Corona ist aus meiner Sicht ein Zustand verschärfter Pubertät. Die Pubertät ist eine Zeit, in der man erstmals als junge, erwachsene Person ins Leben tritt, eigene Vorstellungen und Wünsche artikuliert und diese auch leben möchte. Diese kollidieren aber mit dem Umfeld – Familie und Eltern. Und so eine Pandemie ist wie eine ganz wenig fürsorgliche Mutter, die einem alles verbietet, was Spaß macht. Ich darf nicht mehr ins Restaurant gehen, ich darf nicht mehr feiern und trinken, ich soll nicht laut singen und auch nicht zu Konzerten oder Fußballspielen gehen. Ich soll mir da und dort eine Maske aufsetzen und mir ständig die Hände waschen. Irgendwie sind wir unter dem Diktat einer strengen Mutter in die Pubertät zurückgeworfen. Aus wissenschaftlicher Sicht erklärt das auch die völlig übertriebene, pubertäre Reaktion einiger Menschen.

In Ihrem Buch geht es aber auch um die gängigen Klischees Psychiatern gegenüber. Können Sie uns ein paar aufzählen?
Die Zwangsjacke und die Couch sind die häufigsten. Was ich so witzig finde an den beiden Klischees, ist, dass sie so wahnsinnig schlecht zusammenpassen. Die Vorstellung, dass man in der Zwangsjacke auf dem Sofa liegt, ist dann zu viel des Guten.

Sie schreiben auch über das Verhältnis zu Chirurgen die Psychiater oft belächeln. Warum?

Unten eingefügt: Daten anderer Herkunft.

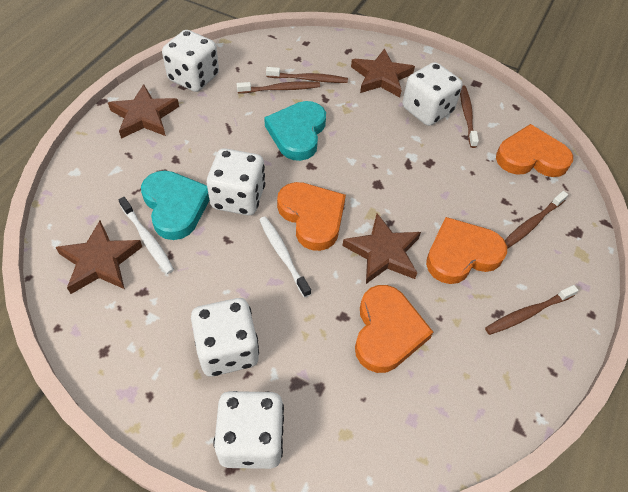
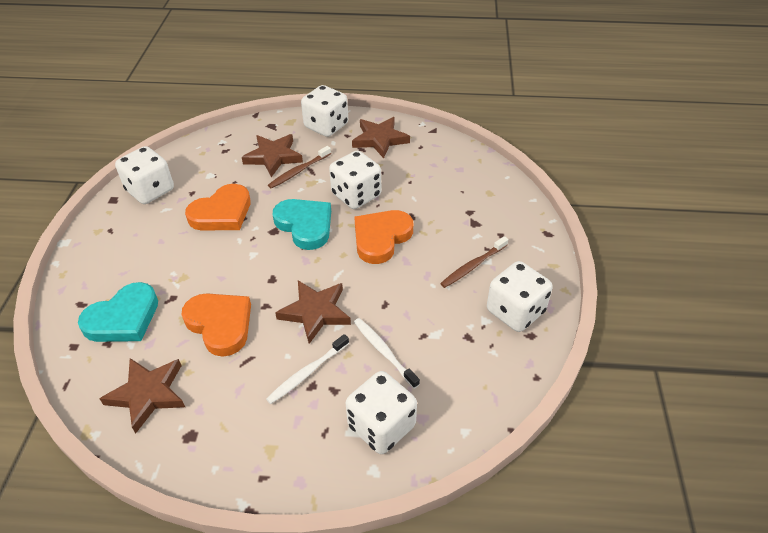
brown toothbrush: 5 -> 2
orange heart: 4 -> 3

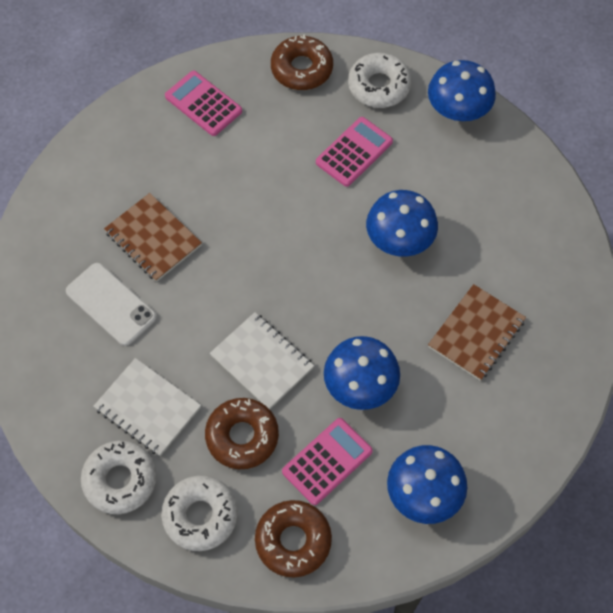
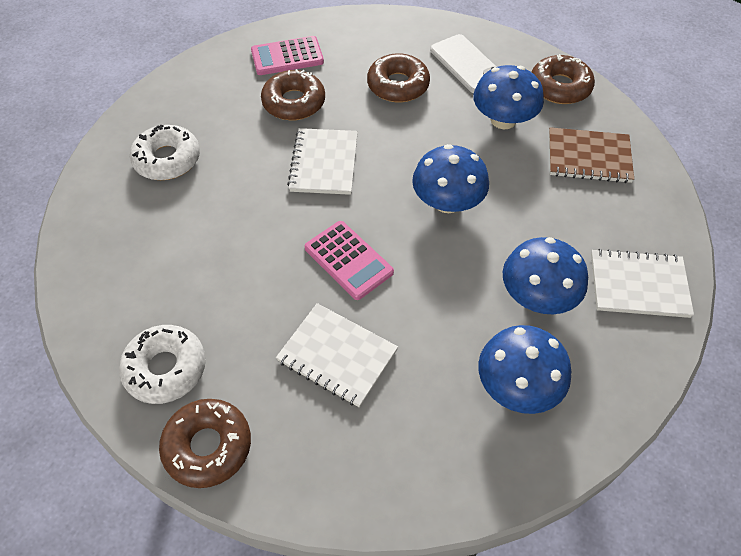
brown donut: 3 -> 4
brown notebook: 2 -> 1
pink calculator: 3 -> 2
white donut: 3 -> 2
white notebook: 2 -> 3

Die Legitimation in der Medizin sind die Patienten und die Krankheitsbilder. Wenn unsere Haut nie Probleme hätte, dann gäbe es auch keine Dermatologen. So ist es eben auch mit der Psychiatrie, natürlich sind wir nur legitimiert durch die Krankheiten, die eben besonders und so wie alle Krankheiten sinnlos sind. Nun haben wir uns aber an das Konzept einer sinnlosen dermatologischen Krankheit gewöhnt, aber das Konzept einer sinnlosen psychischen Krankheit, das erscheint immer wieder hinterfragbar.